Por la parte norte de lago, comienza el Uptown, la zona más nueva de la ciudad, en donde hay una extensa variedad de lugares para comer, beber y pasar el rato. Es sede de las oficinas y compañías más grandes de la ciudad, por lo que los aires de clase oficinista se notan a legua. Un lugar súper recomendable para tomar lunch es Drake's Dealership, un beer garden que solía ser una concesionaria de Dodge, en donde además de 32 tipos de cerveza artesanal hecha por ellos mismos, ofrecen pizzas al horno de leña, juegos y música en vivo por las tardes. Un must de la zona.

Finalmente, en la parte norte de la ciudad está otro de los distritos más antiguos y en tendencia, Temescal. Fue renovado hace algunos años y se encuentra en cambio constante, pues colinda al norte con Berkley, lo que lo convierte en el paso entre las dos ciudades. Este barrio cuya principal atracción durante la época victoriana fuera la Ópera y los trenes que llevaban hacia ella, ahora atrae a un público hip, alternativo y joven. Los Temescal Alleys son la estrella del momento: dos pequeños callejones con una minuciosa selección de tiendas de artesanía local, una heladería, barbería, tienda de café/donas y otros restaurantes.

Situados entre las calles de Telegraph y Clarke, solían ser establos que albergaban caballos, por lo que decidieron conservar el suelo empedrado y aires rústicos. Entre las tiendas que más nos gustaron está Homestead Apothecary, en donde puedes mandar a hacer tu tintura personalizada o comprar algunas de las que ya tienen, yo por ejemplo compré "Self-Heal" esperando que me ayudara a fortalecer mi sistema inmune y aunque llevo pocos días utilizándola, siento que he tenido que recurrir menos al medicamento para mi alergia crónica que antes. También tienen tés, libros, cuarzos y aroma-terapia como opción a la medicina tradicional, que bien vale la pena probar.

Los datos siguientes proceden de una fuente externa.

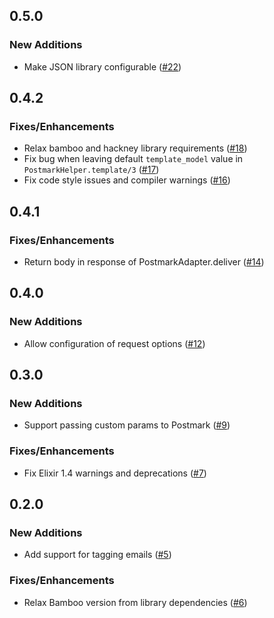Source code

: ## 0.5.0

### New Additions

* Make JSON library configurable ([#22])

[#22]: https://github.com/pablo-co/bamboo_postmark/pull/22

## 0.4.2

### Fixes/Enhancements

* Relax bamboo and hackney library requirements ([#18])
* Fix bug when leaving default `template_model` value in `PostmarkHelper.template/3` ([#17])
* Fix code style issues and compiler warnings ([#16])

[#16]: https://github.com/pablo-co/bamboo_postmark/pull/16
[#17]: https://github.com/pablo-co/bamboo_postmark/pull/17
[#18]: https://github.com/pablo-co/bamboo_postmark/pull/18

## 0.4.1

### Fixes/Enhancements

* Return body in response of PostmarkAdapter.deliver ([#14])

[#14]: https://github.com/pablo-co/bamboo_postmark/pull/14

## 0.4.0

### New Additions

* Allow configuration of request options ([#12])

[#12]: https://github.com/pablo-co/bamboo_postmark/pull/12

## 0.3.0

### New Additions

* Support passing custom params to Postmark ([#9])

### Fixes/Enhancements

* Fix Elixir 1.4 warnings and deprecations ([#7])

[#9]: https://github.com/pablo-co/bamboo_postmark/pull/9
[#7]: https://github.com/pablo-co/bamboo_postmark/pull/7

## 0.2.0

### New Additions

* Add support for tagging emails ([#5])

### Fixes/Enhancements

* Relax Bamboo version from library dependencies ([#6])

[#5]: https://github.com/pablo-co/bamboo_postmark/pull/5
[#6]: https://github.com/pablo-co/bamboo_postmark/pull/6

Crimson Horticultural Rarities fue otro gran hallazgo. Una boutique que ofrece plantas con un especial interés en especímenes inusuales, jarrones, floreros y otros contenedores hechos a mano, así como una gran variedad de artículos para el hogar y de cuidado personal con origen botánico. Todas sus plantas son personalmente recolectadas por ellos para asegurar que estén en perfectas condiciones y listas para adecuarse a diferentes espacios. Al ser expertos en el tema, pueden asesorarte y decirte cuáles son tus pares perfectos, ya sea para el hogar, oficina o jardín. Una de las marcas locales que puedes encontrar es By Nieves, la cual sólo utiliza ingredientes naturales -en su mayoría orgánicos- para crear productos de cuidado personal únicos. Sus creaciones son multipropósito y sirven de igual manera para casi cualquier tipo de piel, además claro de ser unisex. Mi fav -el cual obvio compré- fue "Cloud of Protection", funciona como protección vs. virus, bacterias, malas vibras y olores no deseados. Todos sus ingredientes son anti-microbios y huele delicioso, y sus usos son infinitos.

Un último aspecto a destacar sobre la ciudad de Oakland, California es la gran comunidad que han logrado trazar con los años. Los fuertes lazos que los unen son muy estrechos y evidentes y eso no tiene comparación. Resulta verdaderamente admirable.

Estas fueron sólo algunas de las cosas que más nos gustaron, sin embargo hay muchas más que nos quedan por descubrir, así que si estás planeando tu próxima escapada, no dejes de considerar a la bahía dorada como tu destino.